Prospect Watch: Leomana Martinez

By Ben Duffy Jan 31, 2019


For someone who doesn’t seem to be in a hurry, Leomana Martinez has accomplished quite a bit in a brief time. The 22-year old Fury Fighting Championship bantamweight champion sports identical 5-1 records as an amateur and a professional, primarily in Fury and Legacy Fighting Alliance, with all 10 victories coming via stoppage -- eight in the first round.

Watching the rangy bantamweight uncoil his arsenal of long kicks and sharp, straight punching combinations, it’s easy to guess he comes from a traditional martial arts background. Sure enough, like Lyoto Machida and Stephen Thompson before him, Martinez grew up in a karate school: Bushi-Ban Martial Arts is his parents’ dojo, where the younger Martinez once learned and now teaches alongside his father.

“It’s a typical karate environment [with] forms and katas,” Martinez told Sherdog.com. “But of course, since I have an MMA background and have stepped into MMA, we do sparring and grappling with the kids as well, not just strictly karate.”

That step into MMA came in his early teens, after having practiced karate since age four. The inspiration was understandable:

“My mom is Filipina-Hawaiian, so for me the biggest fighter, growing up, was B.J. Penn,” Martinez said. “My dad fought professionally a few times, and I wanted to follow in his steps, but B.J. was definitely a big inspiration.”

While Martinez’s karate was enough to secure him a winning record and a collection of eye-popping finishes, his two career losses had some similarities: older, stronger, more experienced fighters were able to grind the teenaged “Manaboi” to decision wins. In the wake of his lone professional defeat, Martinez decided to diversify his training. He began splitting time between Bushi-Ban and Metro Fight Club, where he claims his game has flourished under the guidance of head coach Saul Soliz, a Houston-area fixture who is best-known to the MMA public as a longtime coach at Team Punishment and a member of Tito Ortiz’s coaching staff on two seasons of “The Ultimate Fighter.”

“He’s upped my game a lot,” Martinez said. “My standup has always been there because of my karate background, but by him improving my wrestling, my standup has gotten better as well.” The results have been difficult to dispute, as Martinez has rattled off four straight knockouts on his way to capturing the Fury 135-pound belt last November.
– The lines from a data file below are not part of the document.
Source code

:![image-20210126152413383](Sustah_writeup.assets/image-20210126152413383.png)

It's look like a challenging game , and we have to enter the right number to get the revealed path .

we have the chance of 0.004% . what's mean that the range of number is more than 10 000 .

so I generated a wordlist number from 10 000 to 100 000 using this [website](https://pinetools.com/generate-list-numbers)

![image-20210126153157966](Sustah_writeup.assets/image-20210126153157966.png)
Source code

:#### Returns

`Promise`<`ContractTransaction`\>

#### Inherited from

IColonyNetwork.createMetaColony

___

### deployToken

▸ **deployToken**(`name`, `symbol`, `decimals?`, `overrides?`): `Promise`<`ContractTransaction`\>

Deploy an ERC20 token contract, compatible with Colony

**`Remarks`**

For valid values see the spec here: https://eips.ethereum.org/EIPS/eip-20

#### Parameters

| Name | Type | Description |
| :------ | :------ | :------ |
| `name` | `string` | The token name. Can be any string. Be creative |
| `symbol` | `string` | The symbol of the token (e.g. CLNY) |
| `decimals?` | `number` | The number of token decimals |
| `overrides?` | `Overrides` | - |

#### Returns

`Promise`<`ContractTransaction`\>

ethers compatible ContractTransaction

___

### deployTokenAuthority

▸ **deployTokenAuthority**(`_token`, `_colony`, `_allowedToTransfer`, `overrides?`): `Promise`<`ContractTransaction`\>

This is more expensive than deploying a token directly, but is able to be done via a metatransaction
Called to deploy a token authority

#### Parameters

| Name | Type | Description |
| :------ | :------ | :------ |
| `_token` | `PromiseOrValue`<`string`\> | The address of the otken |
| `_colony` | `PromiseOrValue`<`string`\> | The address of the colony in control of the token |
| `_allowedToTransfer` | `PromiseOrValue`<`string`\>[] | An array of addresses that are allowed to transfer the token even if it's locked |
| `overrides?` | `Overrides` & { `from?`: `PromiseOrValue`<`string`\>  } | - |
For a fighter with a penchant for quick finishes -- none of his victories has eclipsed the seven-minute mark -- Martinez claims to be in no rush about the progression of his young career. Case in point: he claims he recently turned down an offer from one of the biggest management groups in the sport -- not because he’s holding out for a better offer, but simply because he doesn’t believe his career has progressed to the point yet where a full-blown management team is necessary.

“[They] messaged us through Facebook, talking about managing me,” Martinez said. “They manage Jon Jones, Jorge Masvidal, a bunch of American Top Team fighters. But I think I’m pretty young in my career right now. It was cool to have them contact me and drop all those big names, though. Just to have eyes like that looking at me was pretty cool.

“But for now I’m staying local,” Martinez continued. “I want to defend my belt a few times [and] see where things go from there. I’m 5-1 with five knockouts, so there’s not much else to say. I know the UFC is looking for people who can go in there and put people down, and I feel like I can step up and do that anytime.”

Martinez claims to be taking things one fight at a time, and the next fight for the rising Texas prospect is his first title defense, in the main event of Fury FC 31 on March 15 against an opponent to be named. Whatever that evening may bring, “Manaboi” can rest assured that more eyes are definitely following his doings.